Asynchronous processing helps the System achieve high Availability, Scale & resilience.
Suppose you have a website that helps people file Income Tax returns where a user logs in to your website to fill in his details and attach documents for further processing.
The backend of your system validates the data, does some needed transformations or formatting of the data, and then finally sends it to the web service offered by the government’s Tax department to file the returns online.
You will have all sorts of validation on the user’s request like the size of the documents, formats,number of documents for the first happy flow in production but the story changes when the system goes live, there can be N number of factors that come into play in the field and the future challenges of scale i.e when you design this software for a highly populated country say India where the scale ( data + requests/second to the offering ) is huge ,the system must be equipped to recover from problems and avoid them before they could cause an outage, But then, you also have to keep some considerations about constraints of not only the system developed by us but the systems and services offered by other parties too.(As small as the details of the bandwidth\location\user profile accessing your offering but we are not covering them today in this article)
Lets say the user sends the details of his earnings to POST /validateTaxSubmission which is hosted by you and then this service after some validation submits the details to the govt’s Service POST /submitReturns which is called by your service.
To summarise so far POST/validateTaxSubmission (your service) sends requests to POST /submitReturns (third party service)
You must keep in mind the following considerations :
P1:When POST /submitReturns is down
P2:When POST /submitReturns is responding poorly
This will lead to thread contention at your end as the threads will wait for a longer time for responses and while the user load on your website increase say it is 31st March, your backend will head towards outage over time.
So you need to control the flow in the system like a Linear Control system does .[Just that i did a degree in Electronics & Communications and it reflects in my thought process sometimes :) ]

P3:When POST /submitReturns starts erroring out with 500 due to any issue related to and is beyond our control, which is when you must replay the user requests when /submitReturns is back.
P4:.The rate of processing i.e processing of submissions per second
The maximum throughput of a linear control system/workflow is the throughput of the least performing part/sub-system of the overall system i.e if in this case POST /submitReturns processes 1500/second and POST /validateTaxSubmission processes 1600, the overall flow can work at maximum 1500/second .

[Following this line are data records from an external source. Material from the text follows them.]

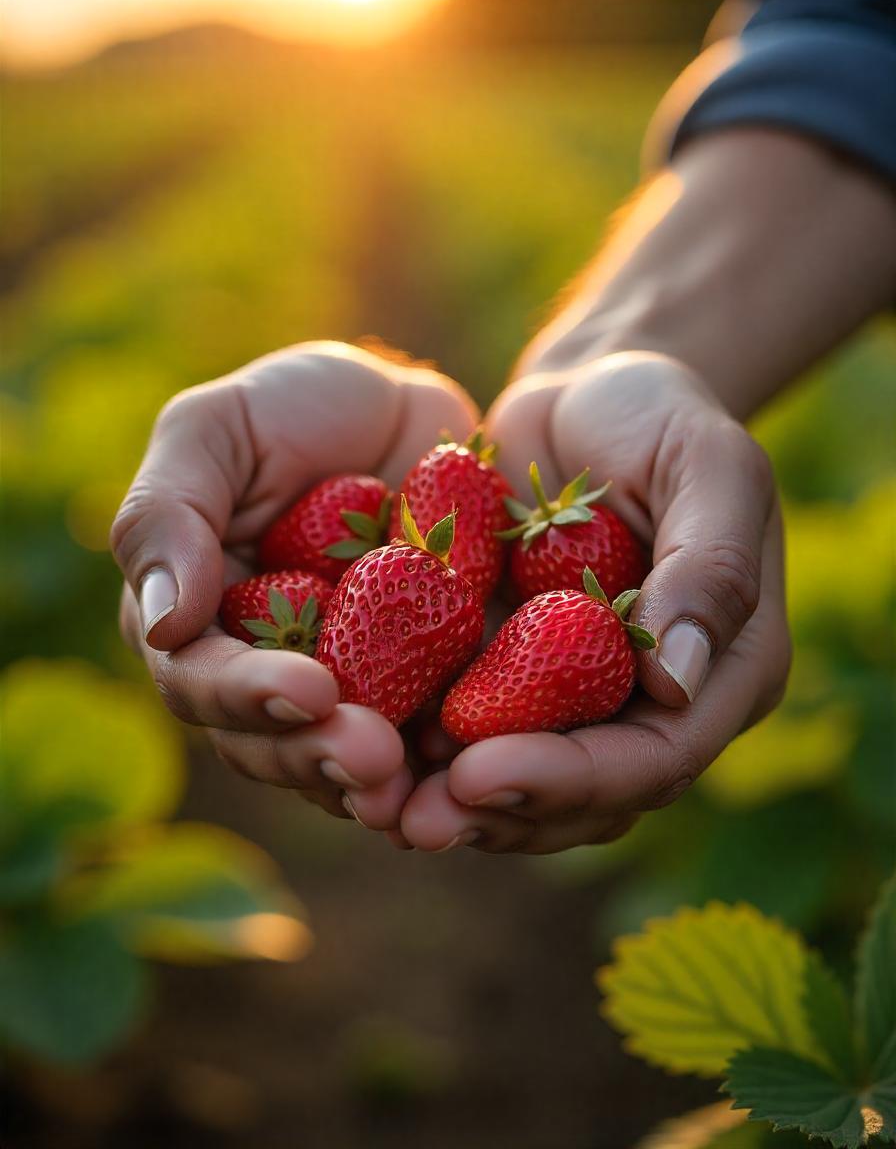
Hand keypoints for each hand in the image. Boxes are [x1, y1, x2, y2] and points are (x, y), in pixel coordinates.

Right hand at [112, 342, 478, 827]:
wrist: (413, 413)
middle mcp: (266, 669)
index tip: (311, 689)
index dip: (249, 695)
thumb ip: (169, 514)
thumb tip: (162, 628)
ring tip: (415, 789)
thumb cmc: (299, 407)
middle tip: (373, 759)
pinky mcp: (420, 690)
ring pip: (343, 760)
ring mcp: (348, 687)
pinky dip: (443, 763)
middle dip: (319, 754)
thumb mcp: (218, 428)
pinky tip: (470, 766)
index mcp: (200, 619)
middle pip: (272, 741)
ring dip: (375, 784)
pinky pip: (426, 743)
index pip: (202, 680)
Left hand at [398, 352, 790, 853]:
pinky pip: (472, 725)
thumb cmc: (659, 416)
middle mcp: (652, 705)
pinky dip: (423, 747)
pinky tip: (362, 741)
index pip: (653, 757)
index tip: (480, 772)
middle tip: (415, 822)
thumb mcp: (707, 465)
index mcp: (723, 672)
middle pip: (584, 795)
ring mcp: (580, 695)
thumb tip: (678, 683)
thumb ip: (710, 566)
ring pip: (525, 781)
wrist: (585, 396)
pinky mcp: (513, 671)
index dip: (569, 779)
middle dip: (500, 812)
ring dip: (453, 802)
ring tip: (376, 804)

So, the flow of traffic must be controlled in a manner the least performing sub-system/Service doesn't start giving slow responses i.e we must not go beyond its current scalability point ( but must scale it out :) )
Scalability point is the point ( situation- requests/sec, data ) beyond which the APIs/system starts showing “considerable” degradation in performance.

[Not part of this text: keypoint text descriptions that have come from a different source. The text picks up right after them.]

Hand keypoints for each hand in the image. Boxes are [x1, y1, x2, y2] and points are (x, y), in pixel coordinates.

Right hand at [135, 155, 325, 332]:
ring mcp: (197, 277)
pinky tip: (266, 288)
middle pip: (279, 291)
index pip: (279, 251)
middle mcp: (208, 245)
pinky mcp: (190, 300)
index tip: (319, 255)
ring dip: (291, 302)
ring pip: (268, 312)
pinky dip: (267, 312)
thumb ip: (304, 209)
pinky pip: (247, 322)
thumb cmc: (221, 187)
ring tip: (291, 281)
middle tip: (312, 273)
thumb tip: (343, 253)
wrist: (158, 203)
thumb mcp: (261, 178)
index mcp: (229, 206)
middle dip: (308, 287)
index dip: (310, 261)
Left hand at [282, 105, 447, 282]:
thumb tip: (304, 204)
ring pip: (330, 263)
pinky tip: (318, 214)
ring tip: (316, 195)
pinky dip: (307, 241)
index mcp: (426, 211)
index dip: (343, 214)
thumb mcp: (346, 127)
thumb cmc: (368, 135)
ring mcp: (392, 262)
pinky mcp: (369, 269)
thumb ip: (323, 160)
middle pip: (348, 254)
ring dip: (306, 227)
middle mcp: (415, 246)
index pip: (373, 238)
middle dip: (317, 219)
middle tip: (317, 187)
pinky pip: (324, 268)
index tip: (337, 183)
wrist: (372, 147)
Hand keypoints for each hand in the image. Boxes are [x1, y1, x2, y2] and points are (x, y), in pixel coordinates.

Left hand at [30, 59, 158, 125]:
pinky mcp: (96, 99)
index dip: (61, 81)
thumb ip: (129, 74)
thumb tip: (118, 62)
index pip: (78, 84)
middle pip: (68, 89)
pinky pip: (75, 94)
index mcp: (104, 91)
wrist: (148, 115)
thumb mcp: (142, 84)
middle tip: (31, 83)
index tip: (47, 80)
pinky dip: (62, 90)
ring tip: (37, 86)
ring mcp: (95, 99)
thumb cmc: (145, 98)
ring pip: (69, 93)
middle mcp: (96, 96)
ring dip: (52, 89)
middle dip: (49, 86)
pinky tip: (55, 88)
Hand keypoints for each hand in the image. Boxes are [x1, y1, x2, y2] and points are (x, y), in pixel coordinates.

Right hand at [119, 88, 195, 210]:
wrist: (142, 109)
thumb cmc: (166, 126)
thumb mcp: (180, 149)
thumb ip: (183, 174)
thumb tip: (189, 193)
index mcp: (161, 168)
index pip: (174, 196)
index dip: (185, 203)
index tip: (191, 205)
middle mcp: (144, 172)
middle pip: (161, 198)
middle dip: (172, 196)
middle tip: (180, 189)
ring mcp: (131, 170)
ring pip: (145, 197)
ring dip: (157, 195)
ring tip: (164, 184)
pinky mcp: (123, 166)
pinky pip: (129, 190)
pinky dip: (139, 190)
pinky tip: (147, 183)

P5:Most importantly the day — 31st March
how do you handle the 10x load on peak days .If your backend system that validates the requests has a throughput of x ops/second but the user load starts moving towards 2x,4x and 5x , the backend will move towards outage and at some point of time will start giving 5XX or timeouts to the user which is where there are two problems
- You loose potential customers
- The customer isn't going to re fill the forms and send again or replay the request which is where you loose the requests unless saved somewhere.
Solution :-
This is where you must have a “flow controller” as in the above diagram.This flow controller can be a Event based processor implemented by a queue .
The idea is to send the requests of user submissions to POST /validateTaxSubmission to a queue but before that generate the orderId and tell the user that you have accepted the request and then process the requests asynchronously batch per batch.
Lets think about the below picture :-
P1, P2 …PN are the containers/servers of POST /validateTaxSubmission and you can scale them down or up by k8 as the load increases.
C1,C2..CN are the consumers of the user requests which send the work to
The number of C1,C2…..CN from the below picture will he evaluated based on the rate limits or the response times from POST /submitReturns.
The solution to the problems discussed above :
P1: When third party service is down , you still have not lost the requests as they are in queue ,you process these requests when the third party is available.
P2: When third party service is responding poorly, you can reduce the scale at our ends to avoid thread contentions in the Kubernetes Nodes resulting in making the system more resilient to the changes in other components of the system.
P3: When the third party results in 500, you will add the message back to the queue for processing again (incase the issue wasnt really qualifying for 4XX — client issue )
P4: .The rate of processing of third party being very low .
As can now increase and decrease the number of consumers ( C1,C2..CN) you could handle the situation better on the fly.
P5: Which is actually the issue that the Front end layer can take 2X the load while the backend isnt really going beyond X, you could simply accept the requests of submissions ,generate an orderId for reference give that to the customer ,stating that the validations and submission of the return will be filed later. This way you can scale the front end independently of how the other systems in the user request flow are behaving.